Phew! Queenie + Percy were beginning to think the world was running out of heroes, then our attention was drawn to this speech, made at a poetry festival called StAnza, which takes place in Scotland, we think, in which Mr. Astley has a right go at elitism in poetry.
Queenie hates snooty poetry reviewers, particularly the ones in the Irish Times Saturday review section. Particularly that twat she had to share poetry tutorials with in university. Who ruined TS Eliot for her for a good long while. Himself and the boiled goldfish. Queenie thinks she might print this speech out and send it to him, oh yesssssss.
April is the cruellest month, after all!
In general, having a right go at elitism in any artistic endeavour is a very brave and heroic thing to do, as Queenie will testify. In 1996, Queenie single-handedly destroyed her potential career in the arts by making a speech in which she had a right go at the people listening to her, namely Artistic High Command in Ireland. The wrath heaped on her head afterwards was so overwhelming that, in retrospect, she reckons she must have hit a nerve. However, it would have been better if it had been intentional, rather than the idiotic ramblings of an innocent on her first trip to the podium.
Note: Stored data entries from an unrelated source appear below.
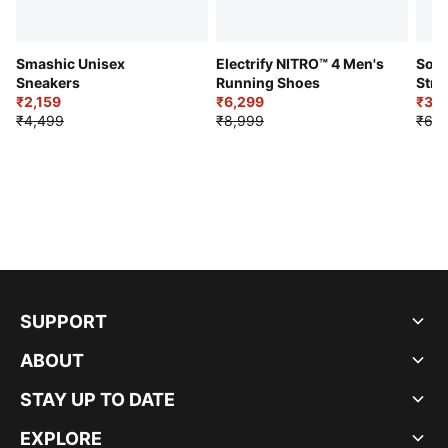
Smashic Unisex
Electrify NITRO™ 4 Men's
Soft
Sneakers
Running Shoes
Stre
₹2,159
₹6,299
Sho
₹3,3
₹4,499
₹8,999
₹6,9
SUPPORT
ABOUT
STAY UP TO DATE
EXPLORE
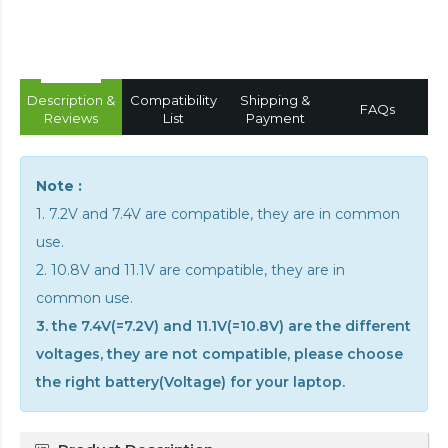
Description &
Compatibility
Shipping &
FAQs
Reviews
List
Payment
Note :
1. 7.2V and 7.4V are compatible, they are in common
use.
2. 10.8V and 11.1V are compatible, they are in
common use.
3. the 7.4V(=7.2V) and 11.1V(=10.8V) are the different
voltages, they are not compatible, please choose
the right battery(Voltage) for your laptop.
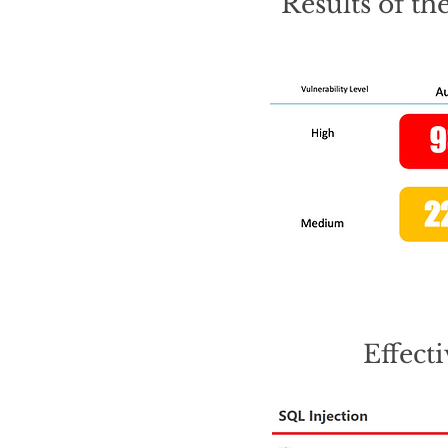
Results of th
Effect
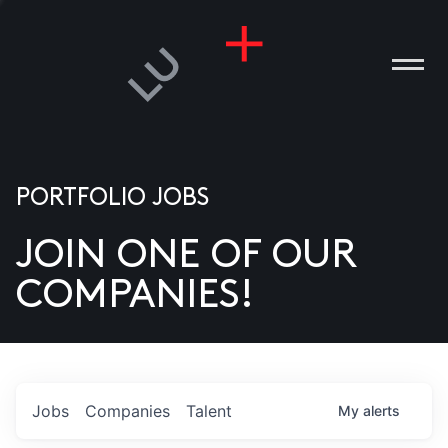
PORTFOLIO JOBS
JOIN ONE OF OUR
ANIES
COMPANIES!
PLE
T US
DIA
Jobs
Companies
Talent
My
alerts
TACT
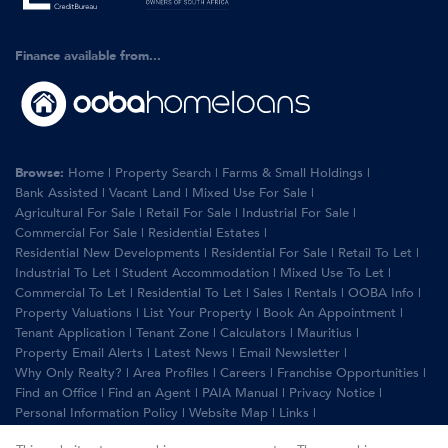
Finance available from...
Browse:
Home
|
Property Search
|
Farms & Small Holdings
|
Bank Assisted
|
Vacant Land
|
Mixed Use For Sale
|
Agricultural For Sale
|
Retail For Sale
|
Industrial For Sale
|
Commercial For Sale
|
Residential Estates
|
Residential New Developments
|
Residential For Sale
|
Retail To Let
|
Industrial To Let
|
Student Accommodation
|
Mixed Use To Let
|
Commercial To Let
|
Residential To Let
|
Sales
|
Rentals
|
OOBA Info
|
Property Valuations
|
List Your Property
|
Book An Appointment
|
Tenant Application
|
Tenant Zone
|
Calculators
|
Mauritius
|
Property Email Alerts
|
Latest News
|
Email Newsletter
|
Why Only Realty?
|
Area Profiles
|
Careers
|
Franchise Opportunities
|
Find an Office
|
Find an Agent
|
PAIA Manual
|
Privacy Notice
|
Personal Information Policy
|
Website Map
|
Links
|
Request Information
|
Privacy Policy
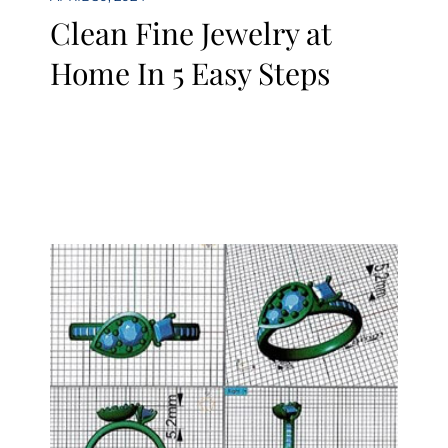
Clean Fine Jewelry at
Home In 5 Easy Steps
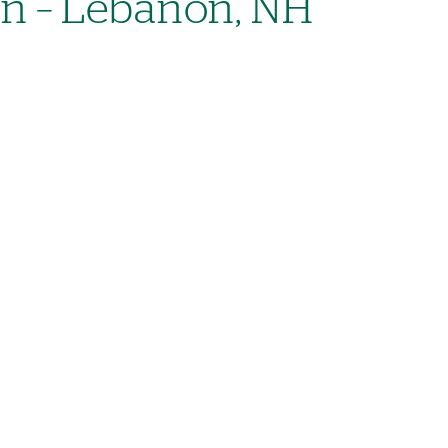
on – Lebanon, NH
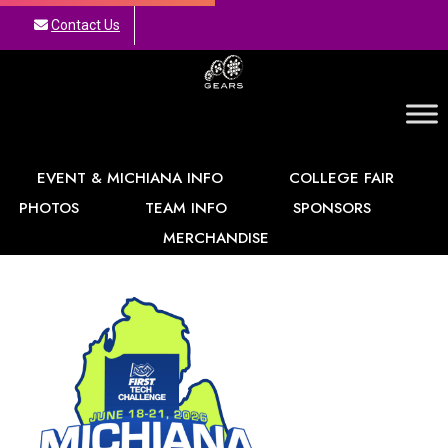
Contact Us
GEARS
EVENT & MICHIANA INFO
COLLEGE FAIR
PHOTOS
TEAM INFO
SPONSORS
MERCHANDISE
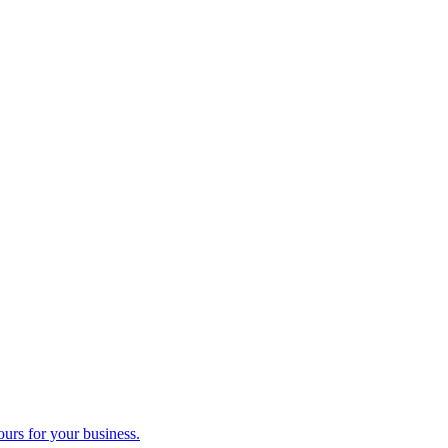
ours for your business.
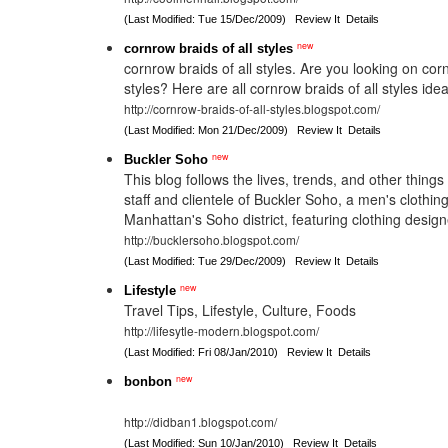
(Last Modified: Tue 15/Dec/2009)
Review It
Details
new
cornrow braids of all styles
cornrow braids of all styles. Are you looking on corn
styles? Here are all cornrow braids of all styles ide
http://cornrow-braids-of-all-styles.blogspot.com/
(Last Modified: Mon 21/Dec/2009)
Review It
Details
new
Buckler Soho
This blog follows the lives, trends, and other things 
staff and clientele of Buckler Soho, a men's clothin
Manhattan's Soho district, featuring clothing desig
http://bucklersoho.blogspot.com/
(Last Modified: Tue 29/Dec/2009)
Review It
Details
new
Lifestyle
Travel Tips, Lifestyle, Culture, Foods
http://lifesytle-modern.blogspot.com/
(Last Modified: Fri 08/Jan/2010)
Review It
Details
new
bonbon
http://didban1.blogspot.com/
(Last Modified: Sun 10/Jan/2010)
Review It
Details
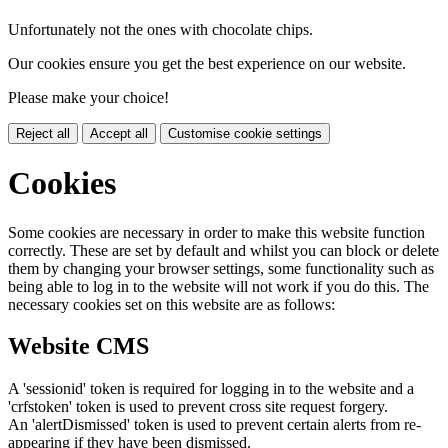
Unfortunately not the ones with chocolate chips.
Our cookies ensure you get the best experience on our website.
Please make your choice!
Reject all
Accept all
Customise cookie settings
Cookies
Some cookies are necessary in order to make this website function
correctly. These are set by default and whilst you can block or delete
them by changing your browser settings, some functionality such as
being able to log in to the website will not work if you do this. The
necessary cookies set on this website are as follows:
Website CMS
A 'sessionid' token is required for logging in to the website and a
'crfstoken' token is used to prevent cross site request forgery.
An 'alertDismissed' token is used to prevent certain alerts from re-
appearing if they have been dismissed.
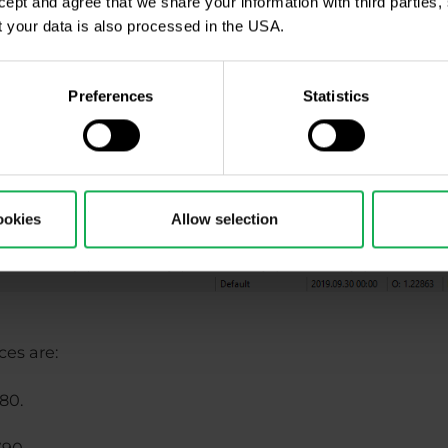
ccept and agree that we share your information with third parties
 your data is also processed in the USA.
Preferences
Statistics
ookies
Allow selection
ces are:
280.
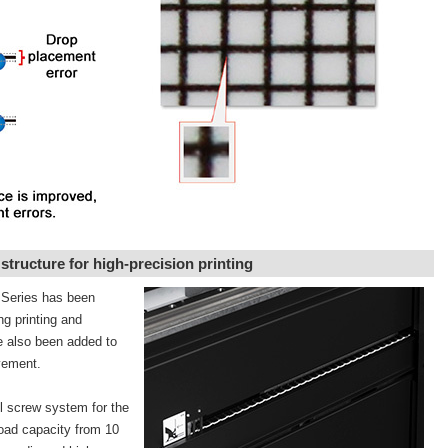
tructure for high-precision printing
1 Series has been
ng printing and
ve also been added to
ovement.
l screw system for the
load capacity from 10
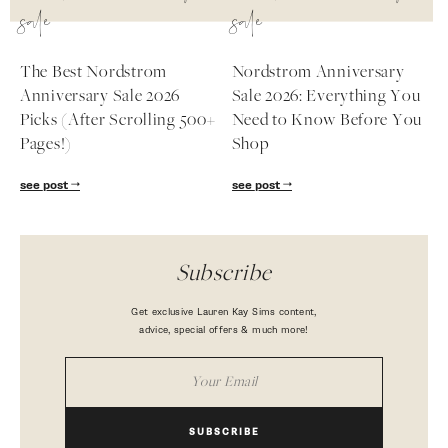
sale
sale
The Best Nordstrom
Nordstrom Anniversary
Anniversary Sale 2026
Sale 2026: Everything You
Picks (After Scrolling 500+
Need to Know Before You
Pages!)
Shop
see post
see post
Subscribe
Get exclusive Lauren Kay Sims content,
advice, special offers & much more!
SUBSCRIBE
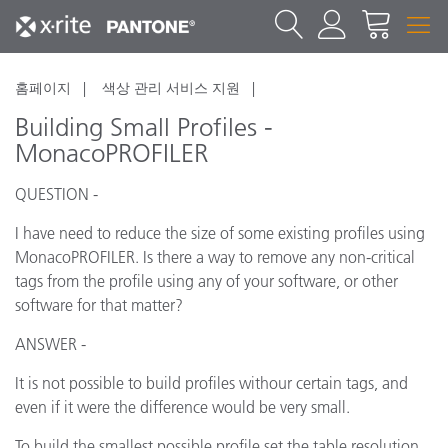
홈페이지
색상 관리 서비스 지원
Building Small Profiles -
MonacoPROFILER
QUESTION -
I have need to reduce the size of some existing profiles using
MonacoPROFILER. Is there a way to remove any non-critical
tags from the profile using any of your software, or other
software for that matter?
ANSWER -
It is not possible to build profiles withour certain tags, and
even if it were the difference would be very small.
To build the smallest possible profile set the table resolution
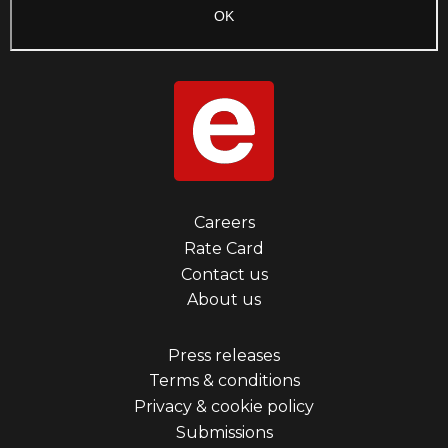
Footer
Careers
Rate Card
menu
Contact us
first
About us
Footer
Press releases
Terms & conditions
menu
Privacy & cookie policy
third
Submissions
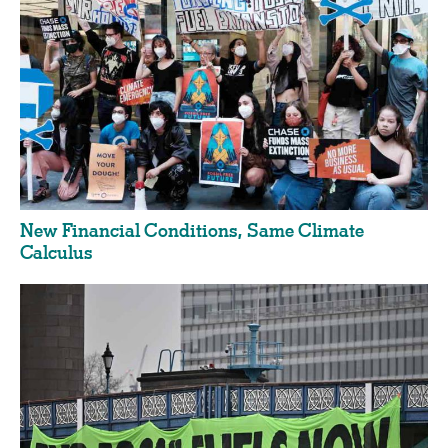
New Financial Conditions, Same Climate
Calculus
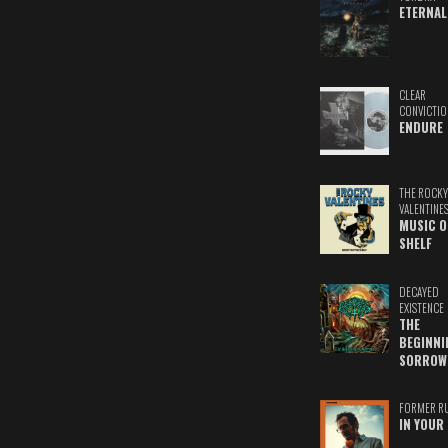
ETERNAL
CLEAR
CONVICTIO
ENDURE
THE ROCKY
VALENTINE
MUSIC O
SHELF
DECAYED
EXISTENCE
THE
BEGINNI
SORROW
FORMER R
IN YOUR 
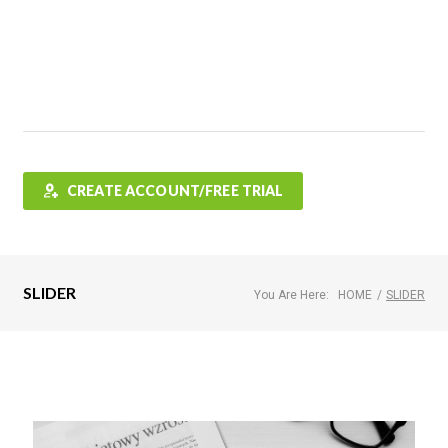
Features
FAQ
Testimonials
Contact
Shop
CREATE ACCOUNT/FREE TRIAL
SLIDER
You Are Here:
HOME
/
SLIDER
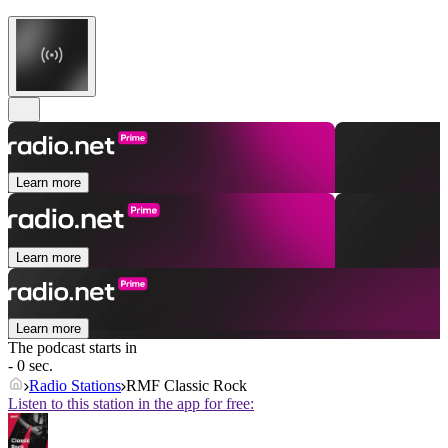
Learn more
Learn more
Learn more
The podcast starts in
- 0 sec.
Radio Stations
RMF Classic Rock
Listen to this station in the app for free:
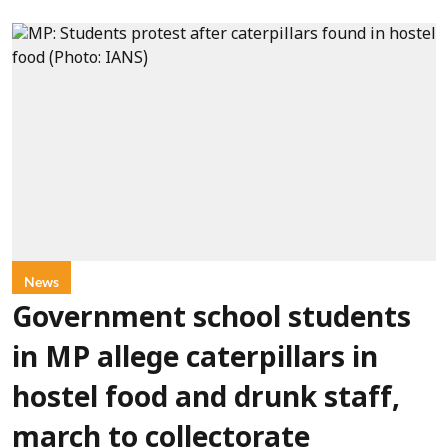
News
Government school students
in MP allege caterpillars in
hostel food and drunk staff,
march to collectorate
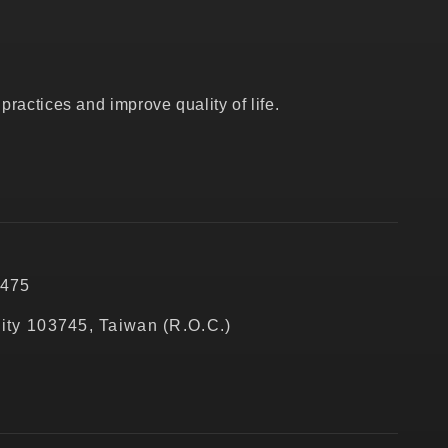
ractices and improve quality of life.
5475
City 103745, Taiwan (R.O.C.)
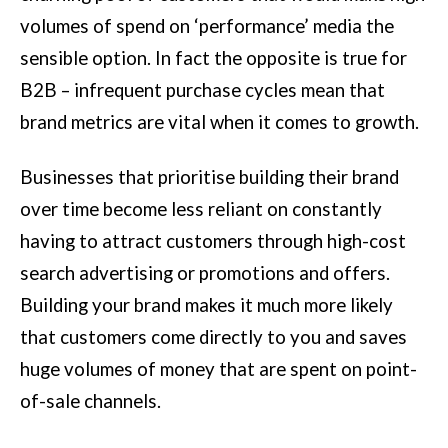
volumes of spend on ‘performance’ media the
sensible option. In fact the opposite is true for
B2B – infrequent purchase cycles mean that
brand metrics are vital when it comes to growth.
Businesses that prioritise building their brand
over time become less reliant on constantly
having to attract customers through high-cost
search advertising or promotions and offers.
Building your brand makes it much more likely
that customers come directly to you and saves
huge volumes of money that are spent on point-
of-sale channels.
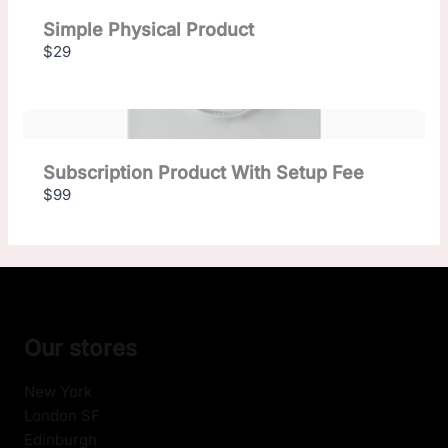
Simple Physical Product
$29
Subscription Product With Setup Fee
$99
Our stores
New York
London SF
Edinburgh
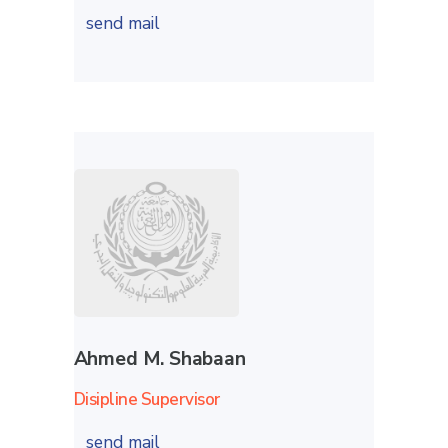
send mail
Ahmed M. Shabaan
Disipline Supervisor
send mail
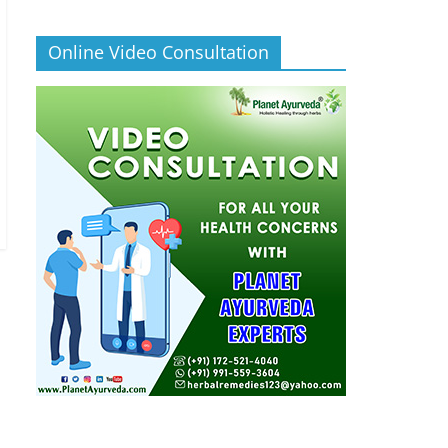
Online Video Consultation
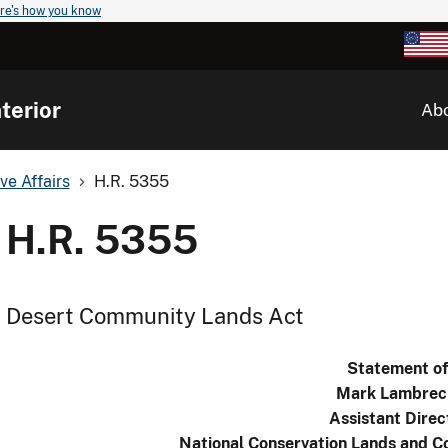
re's how you know
terior
Ab
ve Affairs
H.R. 5355
H.R. 5355
Desert Community Lands Act
Statement o
Mark Lambrec
Assistant Direc
National Conservation Lands and C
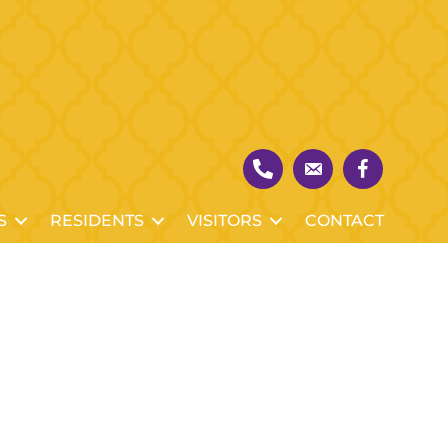
S
RESIDENTS
VISITORS
CONTACT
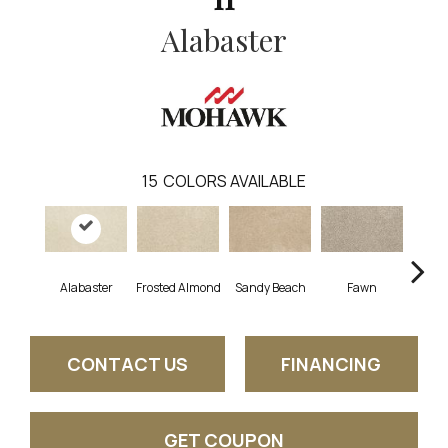
Alabaster
15
COLORS AVAILABLE
Alabaster
Frosted Almond
Sandy Beach
Fawn
Par
CONTACT US
FINANCING
GET COUPON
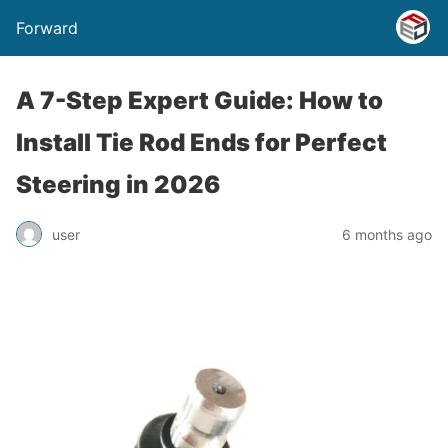
Forward
A 7-Step Expert Guide: How to
Install Tie Rod Ends for Perfect
Steering in 2026
user
6 months ago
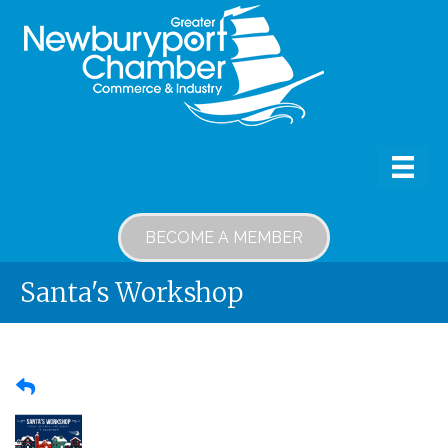
BECOME A MEMBER
Santa's Workshop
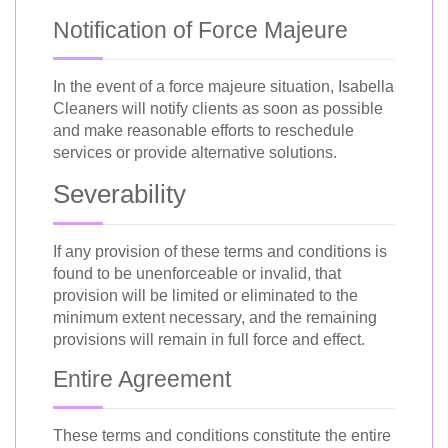
Notification of Force Majeure
In the event of a force majeure situation, Isabella
Cleaners will notify clients as soon as possible
and make reasonable efforts to reschedule
services or provide alternative solutions.
Severability
If any provision of these terms and conditions is
found to be unenforceable or invalid, that
provision will be limited or eliminated to the
minimum extent necessary, and the remaining
provisions will remain in full force and effect.
Entire Agreement
These terms and conditions constitute the entire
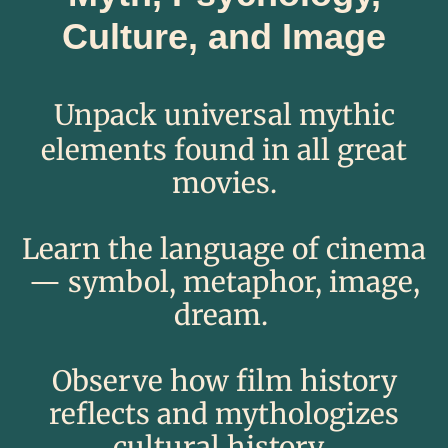
Culture, and Image
​​​Unpack universal mythic
elements found in all great
movies.​​
Learn the language of cinema
— symbol, metaphor, image,
dream. ​
​Observe how film history
reflects and mythologizes
cultural histo
ry.​​ ​​​​​​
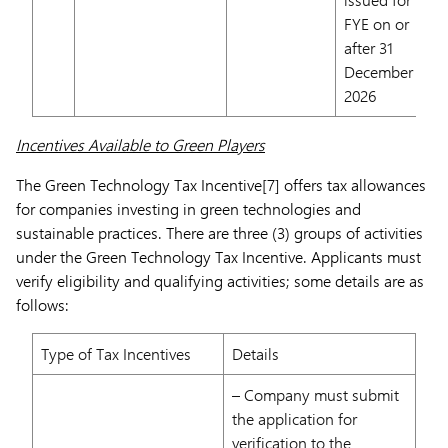
FYE on or
after 31
December
2026
Incentives Available to Green Players
The Green Technology Tax Incentive[7] offers tax allowances
for companies investing in green technologies and
sustainable practices. There are three (3) groups of activities
under the Green Technology Tax Incentive. Applicants must
verify eligibility and qualifying activities; some details are as
follows:
Type of Tax Incentives
Details
– Company must submit
the application for
verification to the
Here is are some excerpts from Mr. Astley's speech, the link to it is under the title of the blog entry.
If someone is drawn to reading poetry because of personal anxieties, or depression, or alienation, or bereavement what's wrong with that? Anyone can surely read poetry for emotional reasons as well as for intellectual stimulation, or they may want to broaden their minds or to experience the joys of an ancient cultural art form for its own sake. Once poems are written and published, they belong to the readers, not to Poetry High Command, and they can read them any way they like.
Potts (nasty elitist Guardian critic - Queenie) confuses aesthetics with ethics, his own reading being somehow morally superior to that of anyone who has not had his privileged education. Thus anyone who enjoys reading poetry without his level of intellectual discrimination is a 'casual reader' who lacks 'cultivated taste'.
Even a love poems anthology is suspect in Potts's analysis: people in love aren't reading Shakespeare's sonnets for the right reason. He conveniently forgets why and how poetry is written. The original impulse of a poem involves an emotional response, whether to love or bereavement, anxiety or alienation... or whatever human experience is evoked.
And here's a bit where he talks about one of our favourite poets, Michael Longley:
Another example of the tone deaf approach came in a high-handed mauling given to Michael Longley on Peter McDonald's Tower Poetry website (August 2004): 'Snow Water,' the anonymous Oxford reviewer declared, 'is all significance, sentimentality and self-concern... Longley is enjoying himself too much here although there is a comedy in place names - as Edwin Morgan, an altogether lesser poet, recognised long ago - which tells against the poem.' One poem is even written off as 'camp', but 'not all the poems in Snow Water are failures, and Longley half-knows he is being silly.'
The cheek of them! Here's another excerpt:
I hadn't realised quite how narrow the Guardian's coverage had been until I went through a pile of over 70 Reviews collected over a two-year period from 2003 up to last weekend. Even I found the statistics shocking. ... I counted full-length reviews of 66 other new poetry books, but only 10 of those were by women writers.
Those 66 books were reviewed by 38 different critics, but only four of those were women, and they reviewed only five books between them, including an anthology of modern Scottish women poets and two Russian titles covered by a specialist. Not a single one of the poetry books reviewed was by a non-white poet.
Very shocking, but bleedin' obvious when you think about it.
Well done Neil! You come in at No. 8 for having balls of steel.
2 comments:
Is he anything to Rick?? (Feeling a bit giddy today...)
I don't think so, but I had to stop myself from typing Rick a couple of times.
Funny how names are so linked up, isn't it.